Information supplied:
· · · · ·
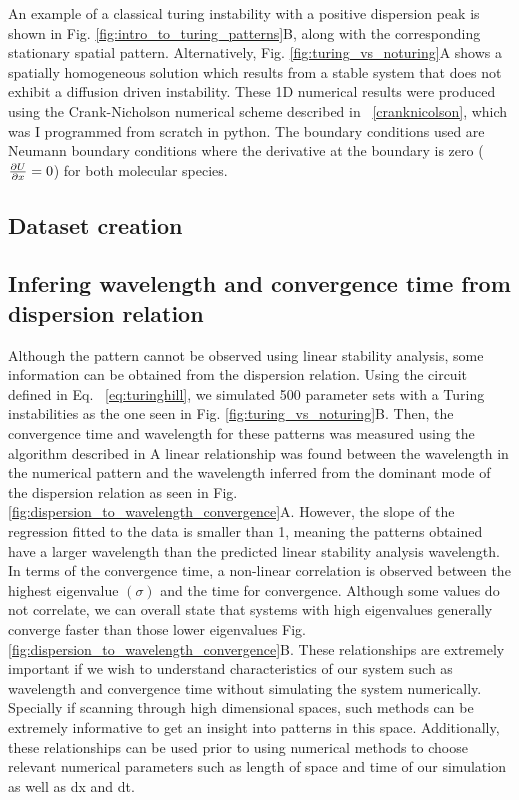 An example of a classical turing instability with a positive dispersion peak is shown in Fig. \ref{fig:intro_to_turing_patterns}B, along with the corresponding stationary spatial pattern.
Alternatively,  Fig. \ref{fig:turing_vs_noturing}A shows a spatially homogeneous solution which results from a stable system that does not exhibit a diffusion driven instability.
These 1D numerical results were produced using the Crank-Nicholson numerical scheme described in ~\ref{cranknicolson}, which was I programmed from scratch in python. The boundary conditions used are Neumann boundary conditions where the derivative at the boundary is zero ($\pdv{U}{x}=0$) for both molecular species.

\subsection{Dataset creation}


\subsection{Infering wavelength and convergence time from dispersion relation}

Although the pattern cannot be observed using linear stability analysis, some information can be obtained from the dispersion relation.
Using the circuit defined in Eq. ~\eqref{eq:turinghill}, we simulated 500 parameter sets with a Turing instabilities as the one seen in Fig. \ref{fig:turing_vs_noturing}B. Then, the convergence time and wavelength for these patterns was measured using the algorithm described in %
A linear relationship was found between the wavelength in the numerical pattern and the wavelength inferred from the dominant mode of the dispersion relation as seen in Fig. \ref{fig:dispersion_to_wavelength_convergence}A. However, the slope of the regression fitted to the data is smaller than 1, meaning the patterns obtained have a larger wavelength than the predicted linear stability analysis wavelength.
In terms of the convergence time, a non-linear correlation is observed between the highest eigenvalue $(\sigma)$ and the time for convergence.
Although some values do not correlate, we can overall state that systems with high eigenvalues generally converge faster than those lower eigenvalues Fig. \ref{fig:dispersion_to_wavelength_convergence}B.
These relationships are extremely important if we wish to understand characteristics of our system such as wavelength and convergence time without simulating the system numerically.
Specially if scanning through high dimensional spaces, such methods can be extremely informative to get an insight into patterns in this space.
Additionally, these relationships can be used prior to using numerical methods to choose relevant numerical parameters such as length of space and time of our simulation as well as dx and dt.



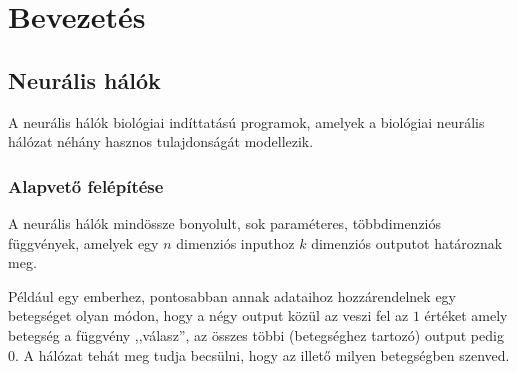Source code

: %
%
%
%
%
%
%
%


\chapter{Bevezetés}



\section{Neurális hálók}

A neurális hálók biológiai indíttatású programok, amelyek a biológiai neurális hálózat néhány hasznos tulajdonságát modellezik.

\subsection{Alapvető felépítése}

A neurális hálók mindössze bonyolult, sok paraméteres, többdimenziós függvények, amelyek egy $n$ dimenziós inputhoz $k$ dimenziós outputot határoznak meg.

Például egy emberhez, pontosabban annak adataihoz hozzárendelnek egy betegséget olyan módon, hogy a négy output közül az veszi fel az $1$ értéket amely betegség a függvény ,,válasz'', az összes többi (betegséghez tartozó) output pedig $0$. A hálózat tehát meg tudja becsülni, hogy az illető milyen betegségben szenved.

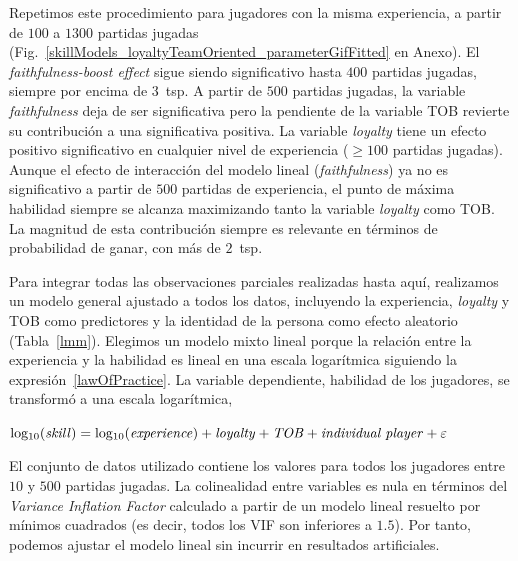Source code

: \documentclass[a4paper,11pt]{book}
\theoremstyle{definition}
\begin{document}
Repetimos este procedimiento para jugadores con la misma experiencia, a partir de $100$ a $1300$ partidas jugadas (Fig.~\ref{skillModels_loyaltyTeamOriented_parameterGifFitted} en Anexo).
%
El \emph{faithfulness-boost effect} sigue siendo significativo hasta $400$ partidas jugadas, siempre por encima de $3$~tsp.
%
A partir de $500$ partidas jugadas, la variable \emph{faithfulness} deja de ser significativa pero la pendiente de la variable TOB revierte su contribuci\'on a una significativa positiva.
%
La variable \emph{loyalty} tiene un efecto positivo significativo en cualquier nivel de experiencia ($\geq 100$ partidas jugadas).
%
Aunque el efecto de interacci\'on del modelo lineal (\emph{faithfulness}) ya no es significativo a partir de $500$ partidas de experiencia, el punto de m\'axima habilidad siempre se alcanza maximizando tanto la variable \emph{loyalty} como TOB.
%
La magnitud de esta contribuci\'on siempre es relevante en t\'erminos de probabilidad de ganar, con m\'as de $2$~tsp.


Para integrar todas las observaciones parciales realizadas hasta aqu\'i, realizamos un modelo general ajustado a todos los datos, incluyendo la experiencia, \emph{loyalty} y TOB como predictores y la identidad de la persona como efecto aleatorio (Tabla~\ref{lmm}).
%
Elegimos un modelo mixto lineal porque la relaci\'on entre la experiencia y la habilidad es lineal en una escala logar\'itmica siguiendo la expresi\'on~\eqref{lawOfPractice}.
%
La variable dependiente, habilidad de los jugadores, se transform\'o a una escala logar\'itmica,

\begin{center}
$\text{log$_{10}$(\emph{skill})} = \text{log$_{10}$(\emph{experience})} + \text{\emph{loyalty}} + \text{\emph{TOB}} + \text{\emph{individual player}} + \varepsilon$
\end{center}

El conjunto de datos utilizado contiene los valores para todos los jugadores entre $10$ y $500$ partidas jugadas.
%
La colinealidad entre variables es nula en t\'erminos del \emph{Variance Inflation Factor} calculado a partir de un modelo lineal resuelto por m\'inimos cuadrados (es decir, todos los VIF son inferiores a $1.5$).
%
Por tanto, podemos ajustar el modelo lineal sin incurrir en resultados artificiales.
\end{document}

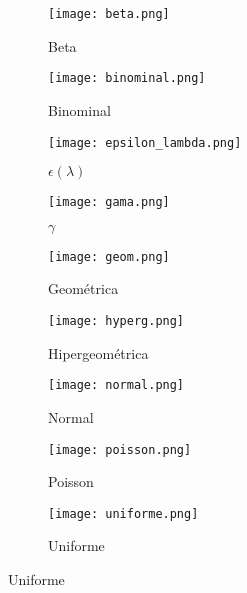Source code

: \begin{figure}[H]
    \begin{subfigure}{.32\textwidth}
        \texttt{[image: beta.png]}
        \caption{Beta}
    \end{subfigure}
    \begin{subfigure}{.32\textwidth}
        \texttt{[image: binominal.png]}
        \caption{Binominal}
    \end{subfigure}
    \begin{subfigure}{.32\textwidth}
        \texttt{[image: epsilon\_lambda.png]}
        \caption{$\epsilon(\lambda)$}
    \end{subfigure}
    \begin{subfigure}{.32\textwidth}
        \texttt{[image: gama.png]}
        \caption{$\gamma$}
    \end{subfigure}
    \begin{subfigure}{.32\textwidth}
        \texttt{[image: geom.png]}
        \caption{Geométrica}
    \end{subfigure}
    \begin{subfigure}{.32\textwidth}
        \texttt{[image: hyperg.png]}
        \caption{Hipergeométrica}
    \end{subfigure}
    \begin{subfigure}{.32\textwidth}
        \texttt{[image: normal.png]}
        \caption{Normal}
    \end{subfigure}
    \begin{subfigure}{.32\textwidth}
        \texttt{[image: poisson.png]}
        \caption{Poisson}
    \end{subfigure}
    \begin{subfigure}{.32\textwidth}
        \texttt{[image: uniforme.png]}
        \caption{Uniforme}
    \end{subfigure}
\end{figure}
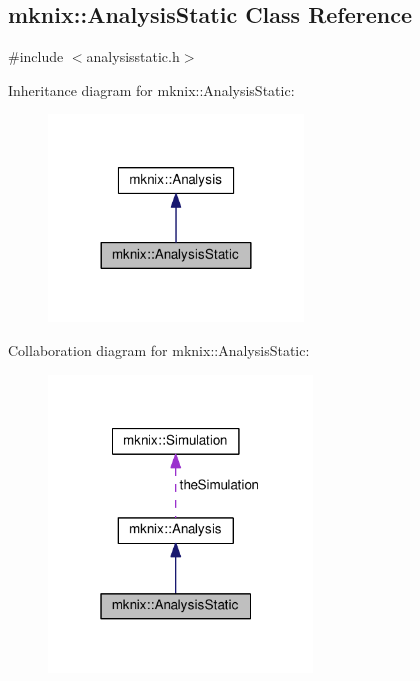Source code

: \hypertarget{classmknix_1_1_analysis_static}{}\subsection{mknix\+:\+:Analysis\+Static Class Reference}
\label{classmknix_1_1_analysis_static}


{\ttfamily \#include $<$analysisstatic.\+h$>$}



Inheritance diagram for mknix\+:\+:Analysis\+Static\+:\nopagebreak
\begin{figure}[H]
\begin{center}
\leavevmode
\includegraphics[width=192pt]{dd/dc4/classmknix_1_1_analysis_static__inherit__graph}
\end{center}
\end{figure}


Collaboration diagram for mknix\+:\+:Analysis\+Static\+:\nopagebreak
\begin{figure}[H]
\begin{center}
\leavevmode
\includegraphics[width=199pt]{d2/dab/classmknix_1_1_analysis_static__coll__graph}
\end{center}
\end{figure}
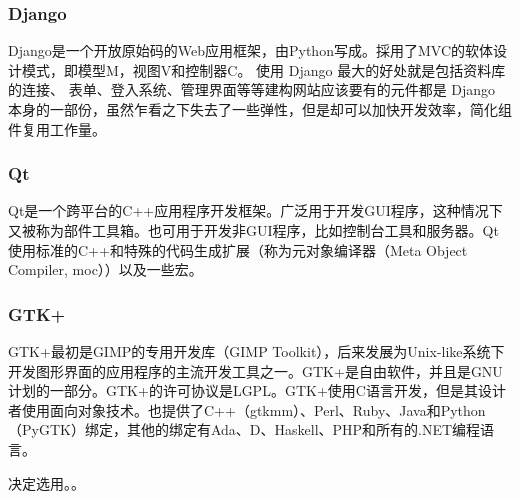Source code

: \subsubsection{Django}
Django是一个开放原始码的Web应用框架，由Python写成。採用了MVC的软体设计模式，即模型M，视图V和控制器C。
使用 Django 最大的好处就是包括资料库的连接、 表单、登入系统、管理界面等等建构网站应该要有的元件都是 Django 本身的一部份，虽然乍看之下失去了一些弹性，但是却可以加快开发效率，简化组件复用工作量。

\subsubsection{Qt}
Qt是一个跨平台的C++应用程序开发框架。广泛用于开发GUI程序，这种情况下又被称为部件工具箱。也可用于开发非GUI程序，比如控制台工具和服务器。Qt使用标准的C++和特殊的代码生成扩展（称为元对象编译器（Meta Object Compiler, moc））以及一些宏。
\subsubsection{GTK+}
GTK+最初是GIMP的专用开发库（GIMP Toolkit），后来发展为Unix-like系统下开发图形界面的应用程序的主流开发工具之一。GTK+是自由软件，并且是GNU计划的一部分。GTK+的许可协议是LGPL。GTK+使用C语言开发，但是其设计者使用面向对象技术。也提供了C++（gtkmm）、Perl、Ruby、Java和Python（PyGTK）绑定，其他的绑定有Ada、D、Haskell、PHP和所有的.NET编程语言。

决定选用。。


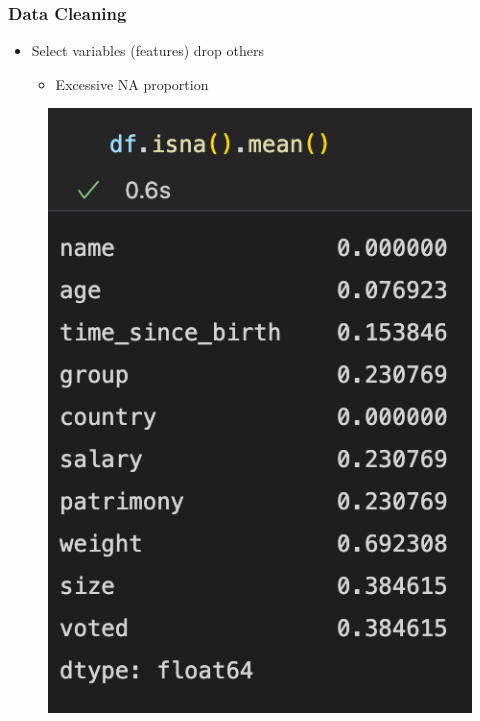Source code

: \begin{frame}\frametitle{Data Cleaning}
   \begin{itemize}
      \item Select variables (features) drop others
      \begin{itemize}
         \item Excessive NA proportion
      \end{itemize}
   \end{itemize}
   \vspace{.5cm}
   \begin{minipage}{0.38\linewidth}
      \begin{figure}[H]
         \includegraphics[scale=.35]{../images/illustrations/data_cleaning_detect_columns_na_proportion.png}
      \end{figure}
   \end{minipage}
   \begin{minipage}{0.58\linewidth}
      \begin{figure}[H]

\end{figure}
\end{minipage}
\end{frame}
· · · · ·
To do:
Tally the lines in the entries above that hold the word "hálózat". Reply with nothing but that count.

Exercise answer:
2